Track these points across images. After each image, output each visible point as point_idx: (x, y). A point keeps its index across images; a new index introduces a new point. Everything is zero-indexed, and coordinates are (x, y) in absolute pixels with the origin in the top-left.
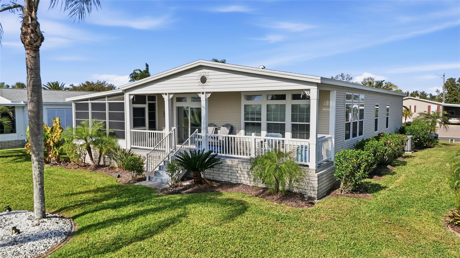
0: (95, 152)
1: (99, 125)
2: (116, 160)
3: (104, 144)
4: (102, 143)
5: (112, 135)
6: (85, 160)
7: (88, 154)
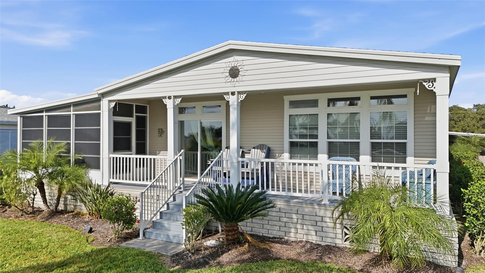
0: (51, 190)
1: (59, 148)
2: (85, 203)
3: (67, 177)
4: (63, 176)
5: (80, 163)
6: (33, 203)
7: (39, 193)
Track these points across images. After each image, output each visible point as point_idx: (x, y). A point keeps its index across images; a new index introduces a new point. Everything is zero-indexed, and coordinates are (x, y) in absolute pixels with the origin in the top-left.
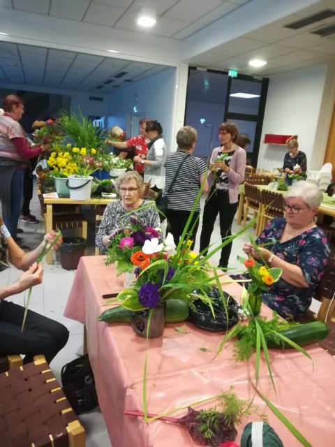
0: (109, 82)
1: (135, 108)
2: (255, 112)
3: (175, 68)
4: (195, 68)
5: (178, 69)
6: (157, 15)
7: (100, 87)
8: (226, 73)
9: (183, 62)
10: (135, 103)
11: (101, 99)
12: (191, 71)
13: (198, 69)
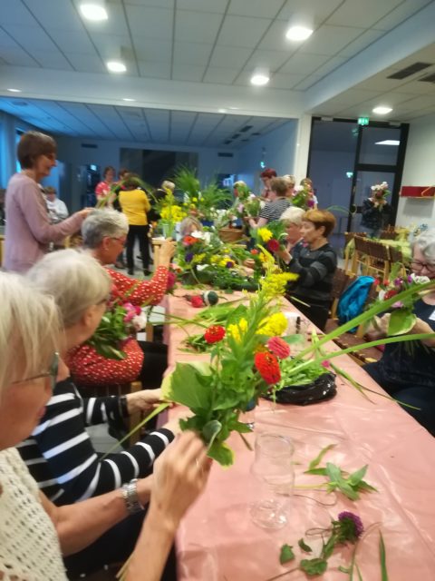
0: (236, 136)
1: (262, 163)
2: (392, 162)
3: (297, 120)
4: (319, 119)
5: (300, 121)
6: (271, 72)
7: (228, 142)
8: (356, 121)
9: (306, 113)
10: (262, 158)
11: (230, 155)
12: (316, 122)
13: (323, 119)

----

[Problem to work on]
Reproduce all lines of the records above, substituting "0-based" for each occurrence of "zero-indexed" and keeping everything else unchanged. Leave out the pictures.

[Output of the exercise]
Track these points across images. After each image, output each visible point as point_idx: (x, y). A point keeps its index across images; a new index introduces a new point. Everything is 0-based, and coordinates are (x, y) in absolute pixels with the origin in the top-left.
0: (95, 152)
1: (99, 125)
2: (116, 160)
3: (104, 144)
4: (102, 143)
5: (112, 135)
6: (85, 160)
7: (88, 154)
0: (51, 190)
1: (59, 148)
2: (85, 203)
3: (67, 177)
4: (63, 176)
5: (80, 163)
6: (33, 203)
7: (39, 193)
Track these points across images. After each image, output each visible point as point_idx: (x, y). A point keeps its index across images; a new index introduces a new point. Everything is 0-based, and coordinates are (x, y) in absolute pixels with the origin in the top-left.
0: (109, 82)
1: (135, 108)
2: (255, 112)
3: (175, 68)
4: (195, 68)
5: (178, 69)
6: (157, 15)
7: (100, 87)
8: (226, 73)
9: (183, 62)
10: (135, 103)
11: (101, 99)
12: (191, 71)
13: (198, 69)
0: (236, 136)
1: (262, 163)
2: (392, 162)
3: (297, 120)
4: (319, 119)
5: (300, 121)
6: (271, 72)
7: (228, 142)
8: (356, 121)
9: (306, 113)
10: (262, 158)
11: (230, 155)
12: (316, 122)
13: (323, 119)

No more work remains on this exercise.